Fortunatov's Law and tolkAppiyar's rules
Vidhyanath Rao
vidynath at MATH.OHIO-STATE.EDU
Tue Aug 11 19:34:19 UTC 1998
I have finally located the book I had in mind. It is V. Labov
``Principles of linguistic change; vol. 1, internal factors'',
Blackwell, Oxford UK & Cambridge USA, 1994. The general principle
(Herzog's P.) that mergers tend to expand at the expense of
distinctions is discussed in chapter 11, pp. 313--331.
I switched the page references to CDP, due to my sloppy notes. I
apologize for any confusion this may have caused.
--
Sudalaimuthu Palaniappan <Palaniappa at AOL.COM> wrote:
>Having been familiar with the scientific method, I am yet to see a clear
>explanation of why using Pittsburgh dialect situation to draw conclusions
>about first millennium BC Sanskrit-Dravidian convergence on nasals should be
>deemed qualitatively different from using Malayalam to draw conclusions about
>the fate of stops after l/L.
This is hardly the place to discuss the Uniformatarian Principle in
general or its use in linguistics since the Neogrammarians.
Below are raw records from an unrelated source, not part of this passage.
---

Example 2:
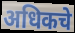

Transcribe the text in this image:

अधिकचे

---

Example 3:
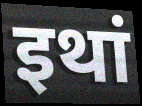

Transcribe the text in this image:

इथां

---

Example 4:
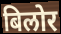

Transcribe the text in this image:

बिलोर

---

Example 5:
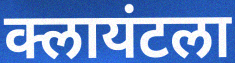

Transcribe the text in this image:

क्लायंटला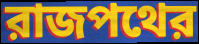
রাজপথের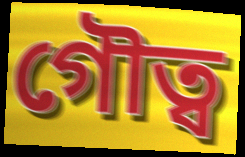
গৌত্ব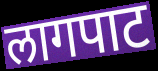
लागपाट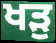
ਖੜੁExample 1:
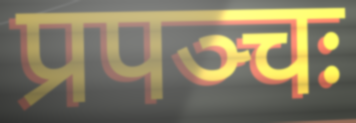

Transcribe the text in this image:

प्रपञ्चः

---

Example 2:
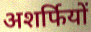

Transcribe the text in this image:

अशर्फियों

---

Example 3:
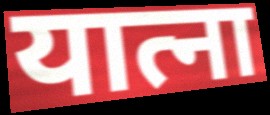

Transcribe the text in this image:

यात्ना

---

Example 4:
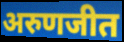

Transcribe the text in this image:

अरुणजीत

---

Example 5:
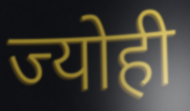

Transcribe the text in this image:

ज्योही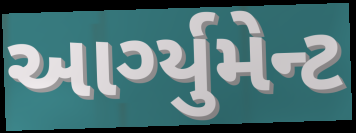
આર્ગ્યુમેન્ટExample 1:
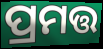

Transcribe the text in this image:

ପ୍ରମତ୍ତ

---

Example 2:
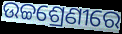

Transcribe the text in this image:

ଉଚ୍ଚଶ୍ରେଣୀରେ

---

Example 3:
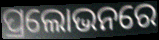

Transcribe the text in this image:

ପ୍ରଲୋଭନରେ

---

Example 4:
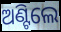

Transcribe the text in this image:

ଅଣ୍ଟିଲେ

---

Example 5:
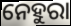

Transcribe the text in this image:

ନେହୁରା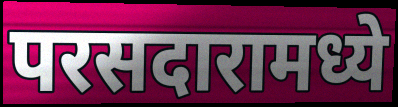
परसदारामध्ये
Labov has a
good discussion of the whole thing, with further references, to which I
refer those not already familiar with the ideas.
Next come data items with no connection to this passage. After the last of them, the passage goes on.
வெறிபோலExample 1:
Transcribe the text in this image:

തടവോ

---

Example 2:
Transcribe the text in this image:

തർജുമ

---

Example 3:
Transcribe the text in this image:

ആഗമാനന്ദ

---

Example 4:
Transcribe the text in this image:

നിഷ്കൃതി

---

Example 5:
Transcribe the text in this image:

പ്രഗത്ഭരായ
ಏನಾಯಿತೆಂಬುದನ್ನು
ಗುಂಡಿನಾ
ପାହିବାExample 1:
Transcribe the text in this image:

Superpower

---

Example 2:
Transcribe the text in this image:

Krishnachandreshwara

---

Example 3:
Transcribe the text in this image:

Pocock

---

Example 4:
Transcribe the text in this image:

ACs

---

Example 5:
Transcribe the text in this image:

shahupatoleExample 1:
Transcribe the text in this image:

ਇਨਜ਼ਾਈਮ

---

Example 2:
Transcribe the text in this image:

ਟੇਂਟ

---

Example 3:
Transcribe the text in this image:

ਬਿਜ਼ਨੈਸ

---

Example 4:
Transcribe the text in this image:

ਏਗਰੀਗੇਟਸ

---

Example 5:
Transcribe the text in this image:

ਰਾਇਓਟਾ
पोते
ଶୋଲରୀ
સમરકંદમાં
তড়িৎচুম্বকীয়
>As for Zvelebil's views, they are wrong and outdated.
Both Zvelebil in his `Inroduction to Dravidian lingusitics' and
DEDR, written well after 1972, maintain that n and _n are allophones
for Dravidian as a whole. Knowing nothing about North and Central
Dravidian or non-literary languages of South, I defer to them.
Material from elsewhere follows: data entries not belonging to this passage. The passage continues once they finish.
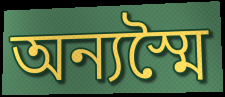
অন্যস্মৈ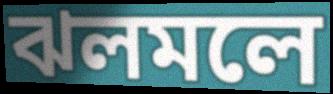
ঝলমলে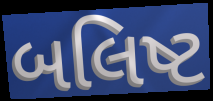
બલિષ્ટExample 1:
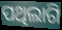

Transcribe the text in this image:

ପଥିଲାଗି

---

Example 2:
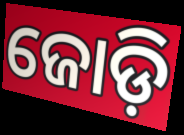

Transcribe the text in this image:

ଜୋଡ଼ି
>Kuiper derives Skt. kavaSa (straddle-legged) from Dravidian related to
>Ta. kavar, kavalai, and kavaTu (fork of legs) in Aryans in Rig Veda,
>p.26. While Kuiper notes the absence of the form kavaz in Dravidian, if
>one takes into account Stephen Levitt's findings, one can see how a
>kaval >*kavaz/*kavaL which can lead to kavaSa in Sanskrit and with a
>dental suffix, one can get kavaTu in Tamil.
There are too many assumptions here for my taste. In any case, kava.sa
does not mean straddle-legged. Perhaps kava.saa+uuruu does, but that is
not clear. kava.sya.h occurs as an adjective to dura.h in MS 3.11.1 and
3, KS 38.6 and 8, VS 20.40 etc, where it seems to mean open.
Can somebody with access to the new Mayrhofer tell us what he has about
this? [I have access only to KEWA.]
This weak evidence must be set against the following two facts: One, zh
does not seem to retroflex a following t in Dravidian. [it certainly
does not in Tamil.] Second, and more serious, is that in MIA, starting
with Pali, all sibilants merge into s while in syntax we see greater
convergence with Dravidian, and greater retroflexion in stops. I am yet
see any explanation of this (other than what I proposed).
---
>As for the Hindutva folks, their arguments about Indian pre-history are
>marked by appalling ignorance about the Dravidian side. Of course, they
>are a lot more sure of their positions than scholars like Deshpande.
I guess there is a modified version of Godwin's law for Indology: If any
discussion lasts long enough, somebody will mention Hindutva/Parivar etc.
I thought that we successfully avoided that. Sigh.